The current situation represents a much more serious threat than the emergency of 1975 posed at any time. This in no way means that emergency and its aftermath did not do a lasting damage. But the current situation is being played out of fascist playbook. The government does not have to declare emergency because they have co-opted a vast section of society that has been brainwashed through jingoistic nationalism mixed with religious extremism. The coming to power of Modi just represented a culmination of a movement that rabid Hinduvta elements had started and Modi becoming Prime Minister merely represented a take over of the central government by those forces. And this regime does not depend entirely on bureaucracy to carry out its nefarious plans because it has its large vigilante class ready to do the dirty work. And those vigilantes have managed to infiltrate every strata of society be it media, academic, business or government. I doubt if those storm troopers of Modi will allow next elections and if elections are held they will allow anybody else to win.

§ **Saved data entries**:
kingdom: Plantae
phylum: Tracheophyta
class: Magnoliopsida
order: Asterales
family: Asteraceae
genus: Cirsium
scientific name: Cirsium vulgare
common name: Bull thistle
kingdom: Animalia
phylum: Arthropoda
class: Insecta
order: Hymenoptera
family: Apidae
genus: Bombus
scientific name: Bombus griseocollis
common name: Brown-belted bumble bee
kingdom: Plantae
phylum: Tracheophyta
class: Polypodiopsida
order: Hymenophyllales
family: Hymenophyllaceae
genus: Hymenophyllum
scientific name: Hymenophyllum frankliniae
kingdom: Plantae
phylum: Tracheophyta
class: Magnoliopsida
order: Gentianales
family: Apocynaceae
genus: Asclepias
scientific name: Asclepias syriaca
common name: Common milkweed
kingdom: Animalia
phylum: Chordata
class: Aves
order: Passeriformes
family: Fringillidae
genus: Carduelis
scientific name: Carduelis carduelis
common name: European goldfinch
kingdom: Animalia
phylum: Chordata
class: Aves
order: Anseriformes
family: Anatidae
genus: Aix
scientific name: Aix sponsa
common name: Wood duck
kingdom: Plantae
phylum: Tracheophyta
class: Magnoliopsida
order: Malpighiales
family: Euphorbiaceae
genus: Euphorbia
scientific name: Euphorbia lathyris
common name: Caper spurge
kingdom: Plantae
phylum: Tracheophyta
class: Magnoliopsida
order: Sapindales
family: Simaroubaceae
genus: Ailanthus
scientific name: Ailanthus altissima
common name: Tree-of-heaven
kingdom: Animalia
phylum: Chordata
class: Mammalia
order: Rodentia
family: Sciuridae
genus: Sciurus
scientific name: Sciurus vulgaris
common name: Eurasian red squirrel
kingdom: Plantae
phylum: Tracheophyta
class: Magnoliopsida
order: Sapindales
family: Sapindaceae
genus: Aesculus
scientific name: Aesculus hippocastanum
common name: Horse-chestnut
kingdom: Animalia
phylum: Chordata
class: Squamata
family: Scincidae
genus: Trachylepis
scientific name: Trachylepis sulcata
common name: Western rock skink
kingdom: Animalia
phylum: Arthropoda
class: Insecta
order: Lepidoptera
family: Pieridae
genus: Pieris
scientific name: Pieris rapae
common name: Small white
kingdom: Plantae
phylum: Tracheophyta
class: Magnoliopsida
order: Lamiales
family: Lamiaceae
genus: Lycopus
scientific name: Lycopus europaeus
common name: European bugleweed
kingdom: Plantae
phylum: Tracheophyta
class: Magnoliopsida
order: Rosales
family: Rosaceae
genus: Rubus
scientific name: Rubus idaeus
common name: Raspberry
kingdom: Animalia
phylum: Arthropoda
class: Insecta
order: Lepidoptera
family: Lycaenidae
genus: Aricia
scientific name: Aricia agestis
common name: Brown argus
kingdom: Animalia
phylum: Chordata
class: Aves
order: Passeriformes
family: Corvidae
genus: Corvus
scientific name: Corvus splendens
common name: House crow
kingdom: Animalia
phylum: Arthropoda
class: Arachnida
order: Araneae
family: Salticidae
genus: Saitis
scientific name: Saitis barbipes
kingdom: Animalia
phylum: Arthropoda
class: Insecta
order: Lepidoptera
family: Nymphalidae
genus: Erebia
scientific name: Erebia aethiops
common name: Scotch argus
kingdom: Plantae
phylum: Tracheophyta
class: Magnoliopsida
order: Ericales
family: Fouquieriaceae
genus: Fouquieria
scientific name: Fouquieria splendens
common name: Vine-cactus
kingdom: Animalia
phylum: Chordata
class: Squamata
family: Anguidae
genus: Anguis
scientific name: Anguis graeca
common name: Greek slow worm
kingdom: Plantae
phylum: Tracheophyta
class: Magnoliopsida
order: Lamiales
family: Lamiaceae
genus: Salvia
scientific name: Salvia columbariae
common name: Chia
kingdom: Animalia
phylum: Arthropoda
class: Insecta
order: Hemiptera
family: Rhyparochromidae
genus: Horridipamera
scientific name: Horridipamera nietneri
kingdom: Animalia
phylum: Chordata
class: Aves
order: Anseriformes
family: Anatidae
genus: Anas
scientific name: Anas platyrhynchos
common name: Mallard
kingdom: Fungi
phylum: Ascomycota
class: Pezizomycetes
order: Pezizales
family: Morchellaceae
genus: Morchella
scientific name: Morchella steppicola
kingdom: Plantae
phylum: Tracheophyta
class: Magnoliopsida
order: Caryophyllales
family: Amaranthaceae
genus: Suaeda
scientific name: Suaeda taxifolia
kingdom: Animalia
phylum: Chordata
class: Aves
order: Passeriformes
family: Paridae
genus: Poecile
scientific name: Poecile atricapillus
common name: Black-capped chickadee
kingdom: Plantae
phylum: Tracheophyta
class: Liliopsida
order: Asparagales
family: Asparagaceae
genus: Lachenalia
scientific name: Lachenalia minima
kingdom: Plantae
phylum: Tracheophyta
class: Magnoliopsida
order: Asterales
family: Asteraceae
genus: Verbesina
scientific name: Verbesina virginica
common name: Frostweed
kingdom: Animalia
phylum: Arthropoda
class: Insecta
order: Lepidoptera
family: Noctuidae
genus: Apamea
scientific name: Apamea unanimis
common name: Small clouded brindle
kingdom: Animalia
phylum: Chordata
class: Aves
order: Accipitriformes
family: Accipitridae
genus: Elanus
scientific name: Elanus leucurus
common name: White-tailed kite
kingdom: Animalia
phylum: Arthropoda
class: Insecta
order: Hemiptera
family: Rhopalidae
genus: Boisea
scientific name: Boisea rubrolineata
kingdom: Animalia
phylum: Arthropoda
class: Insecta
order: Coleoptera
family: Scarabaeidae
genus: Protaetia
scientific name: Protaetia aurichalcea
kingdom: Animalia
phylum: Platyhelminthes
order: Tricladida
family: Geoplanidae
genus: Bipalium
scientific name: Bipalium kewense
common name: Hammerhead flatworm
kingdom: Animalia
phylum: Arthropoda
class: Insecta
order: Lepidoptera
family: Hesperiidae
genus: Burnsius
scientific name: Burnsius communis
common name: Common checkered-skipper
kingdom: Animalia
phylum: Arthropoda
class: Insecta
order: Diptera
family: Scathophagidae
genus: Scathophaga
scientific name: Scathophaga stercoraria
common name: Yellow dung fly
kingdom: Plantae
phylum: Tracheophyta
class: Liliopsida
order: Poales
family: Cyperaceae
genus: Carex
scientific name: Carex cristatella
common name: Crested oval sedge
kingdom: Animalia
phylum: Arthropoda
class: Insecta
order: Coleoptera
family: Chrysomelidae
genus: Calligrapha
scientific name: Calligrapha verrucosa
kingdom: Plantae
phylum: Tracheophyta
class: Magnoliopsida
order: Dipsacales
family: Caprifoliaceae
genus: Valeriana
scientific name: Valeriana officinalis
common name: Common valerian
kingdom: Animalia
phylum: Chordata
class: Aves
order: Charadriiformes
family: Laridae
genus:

§ **Work required**:
Please list each area of society that the passage on Modi's government says the vigilantes have infiltrated.

§ **Final result**:
- Media
- Academic
- Business
- Government